Testing difference between two Negative Binomial distributions

Hi, I am completely new to Bayesian statistics and pymc3 and have run into trouble.
I am trying to measure the change in the number of deaths in hospitals before and after the intervention. I decided to mostly follow BEST procedure (Bayesian Estimation Supersedes the T-Test — PyMC3 3.10.0 documentation) to evaluate the effect. However, I am not sure if my model is correct.

My questions are:

  • is my model adequate to the situation?
  • can we use the difference of means in this case? (the resulting posterior distributions don’t look normal to me)
  • what are other ways to evaluate the pre and post difference?

Here is my code:

import pymc3 as pm

pre_mu = pre.mean()
pre_sd = pre.std() * 2
post_mu = post.mean()
post_sd = post.std() * 2
σ_low = 0
σ_high = 10

with pm.Model() as model:
    
    pre_mean = pm.Normal("pre_mean", mu=pre_mu, sd=pre_sd)
    post_mean = pm.Normal("post_mean", mu=post_mu, sd=post_sd)
    
    pre_std = pm.Uniform("pre_std", lower=σ_low, upper=σ_high)
    post_std = pm.Uniform("post_std", lower=σ_low, upper=σ_high)
    
    diff_of_means = pm.Deterministic("difference of means", pre_mean - post_mean)
    diff_of_stds = pm.Deterministic("difference of stds", pre_std - post_std)
    effect_size = pm.Deterministic(
        "effect size", diff_of_means / np.sqrt((pre_std ** 2 + post_std ** 2) / 2)
    )
    

    group1 = pm.NegativeBinomial("pre", mu=pre_mu, alpha=pre_sd, observed=pre_nzk)
    group2 = pm.NegativeBinomial("post", mu=post_mu, alpha=post_std, observed=post_nzk)
    
    trace = pm.sample(5000)

I think most of your questions would be best answered knowing what form you data is in.
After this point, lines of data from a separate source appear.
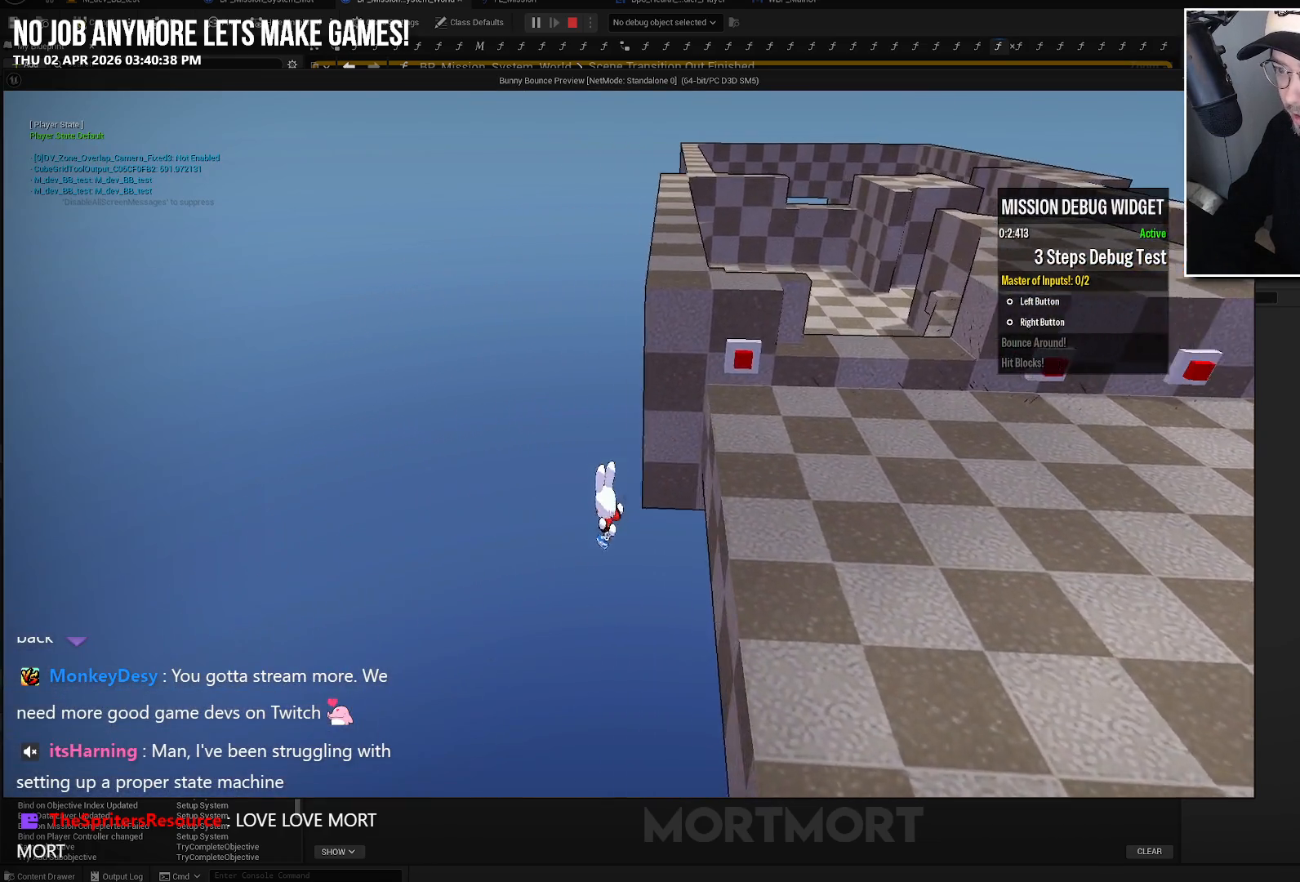
{"buttons": [], "left_stick": "center", "right_stick": "center", "events": []}
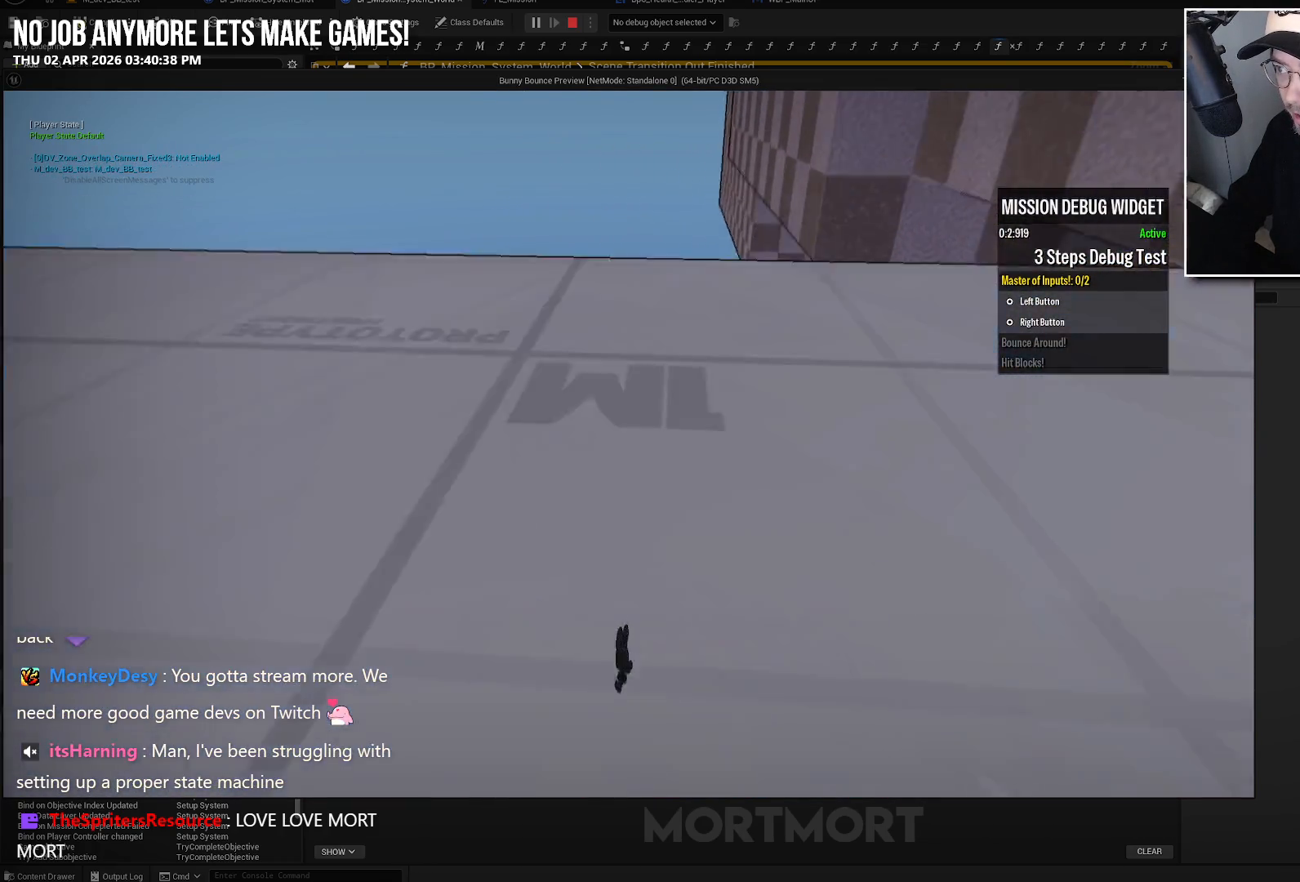
{"buttons": [], "left_stick": "center", "right_stick": "center", "events": []}
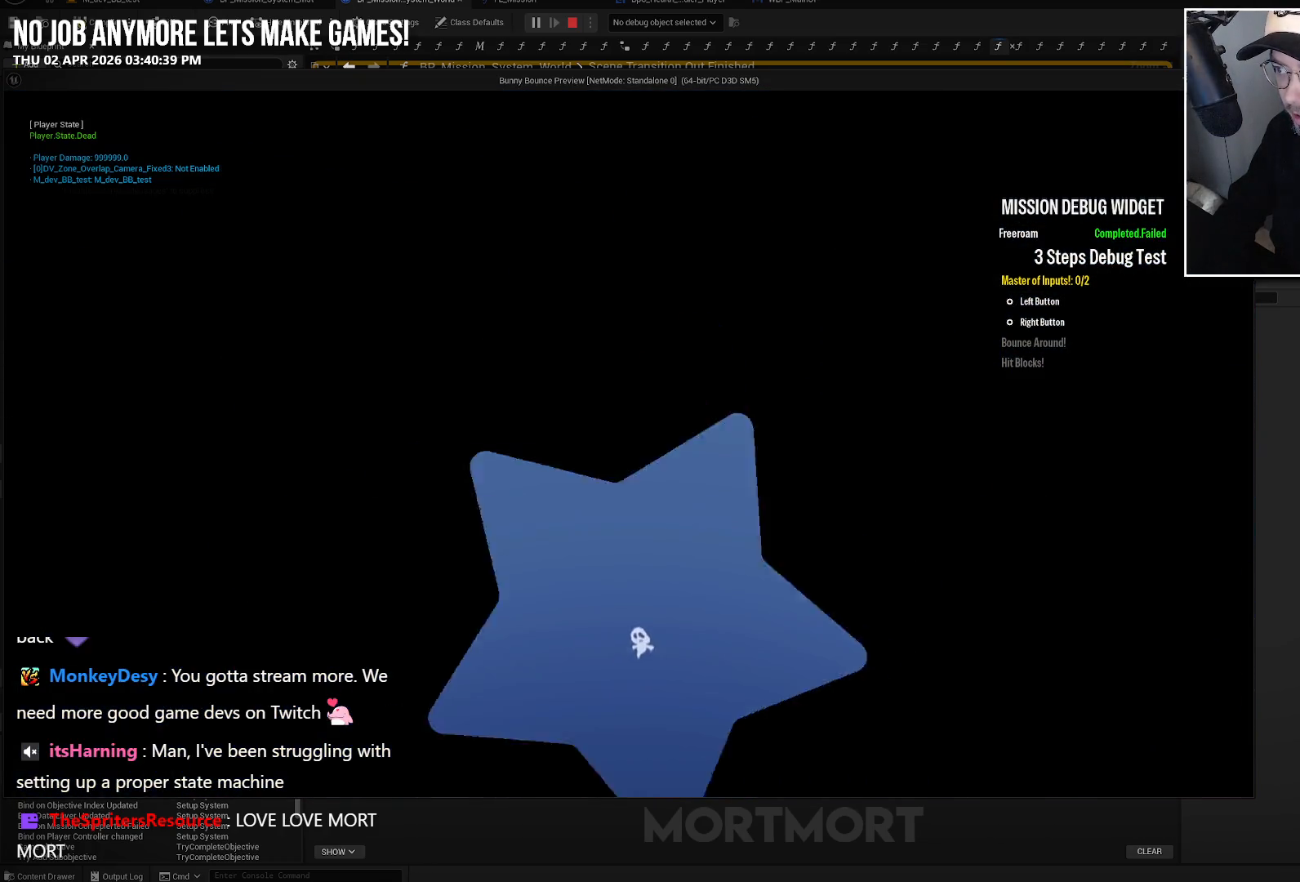
{"buttons": [], "left_stick": "center", "right_stick": "center", "events": []}
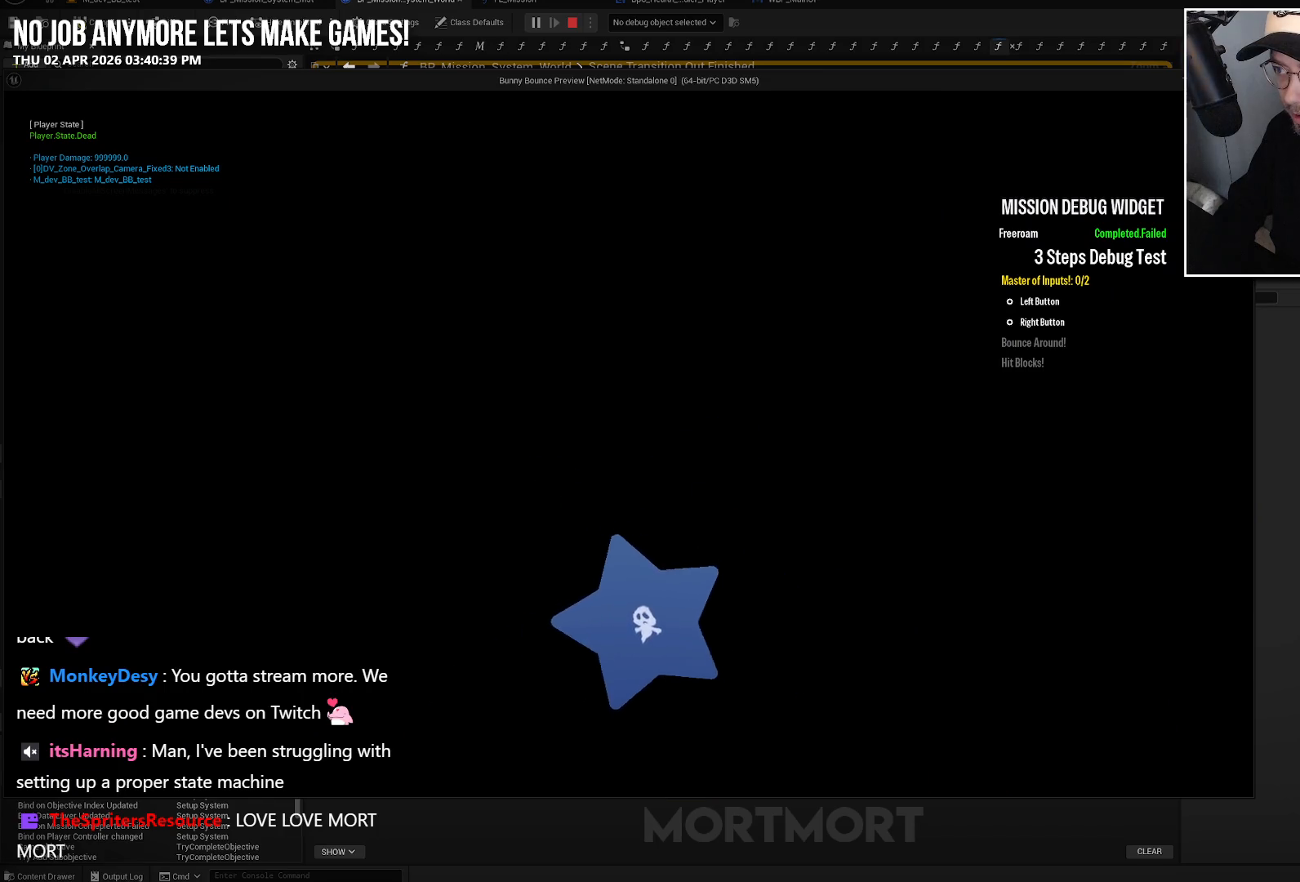
{"buttons": [], "left_stick": "center", "right_stick": "center", "events": []}
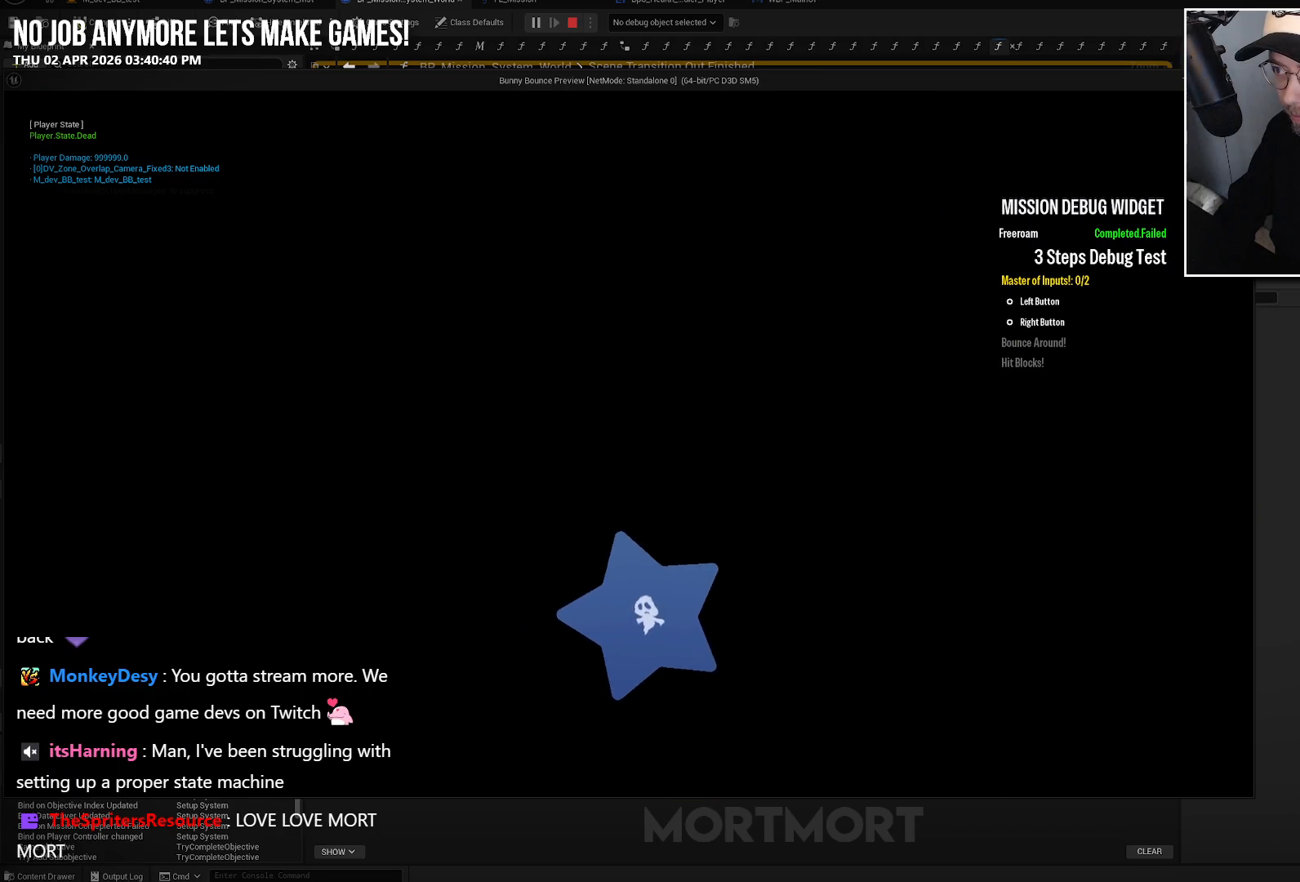
{"buttons": [], "left_stick": "center", "right_stick": "center", "events": []}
Does your data consist of pre-post pairs? Or do you have a pile of pre observations and a separate pile of post observations? You mention the empirical distribution not looking well-behaved. What does it actually look like?

1 Like

Thanks for your response!

  1. No, they are not pairs, but two observational periods (pre and post), where the number of lethal cases/day was recorded as a single number.
  2. Attaching trace plot.

Then I would say what you have is at least reasonable. Two quick comments, however. First, uniform priors are often not a great idea because the discontinuities at each end of the interval give the sampler a hard time. Sampling is often easier if you use something like a gamma prior to “encourage” the sampler to stay >=0. Second, you have a large number of divergences (the tick marks along the x-axes) that should discourage you from interpreting the results you are currently getting. I suspect that these two points are related, but the divergences could arise from other sources as well.

1 Like

I reparametrized using Lognormal instead of Binomial, as I converted raw lethal cases to lethal cases per hospitalized patients. However now I receive SamplingError and I can’t figure out what’s wrong

import pymc3 as pm

pre_mu = pre_nzk.mean()
pre_sd = pre_nzk.std() * 2
post_mu = post_nzk.mean()
post_sd = post_nzk.std() * 2


alpha = 1
beta = 5

with pm.Model() as model:
    
    pre_rrt_mean = pm.Normal("pre_mean", mu=pre_mu, sigma=pre_sd)
    post_rrt_mean = pm.Normal("post_mean", mu=post_mu, sigma=post_sd)
    
    pre_std = pm.Gamma("pre_std", alpha=alpha, beta=beta)
    post_std = pm.Gamma("post_std", alpha=alpha, beta=beta)
    
    diff_of_means = pm.Deterministic("difference of means", pre_mean - post_mean)
    diff_of_stds = pm.Deterministic("difference of stds", pre_std - post_std)
    effect_size = pm.Deterministic(
        "effect size", diff_of_means / np.sqrt((pre_std ** 2 + post_std ** 2) / 2)
    )
    

    group1 = pm.Lognormal("pre", mu=pre_mean, sigma=pre_std, observed=pre_nzk)
    group2 = pm.Lognormal("post", mu=post_mean, sigma=post_std, observed=post_nzk)
    
    trace = pm.sample(5000, target_accept=0.99)

And the error is:

SamplingError: Initial evaluation of model at starting point failed!
Starting values:
{'pre_mean': array(3.67540805), 'post_mean': array(2.31661707), 'pre_std_log__': array(-1.60943791), 'post_std_log__': array(-1.60943791)}

Initial evaluation results:
pre_mean           -2.58
post_mean          -1.99
pre_std_log__      -1.00
post_std_log__     -1.00
pre                  NaN
post             -144.00
Name: Log-probability of test_point, dtype: float64

I had to make some guesses about what your data looks like so that I could run your model. But it seems to sample ok for me. So maybe an awkward match of priors and your data?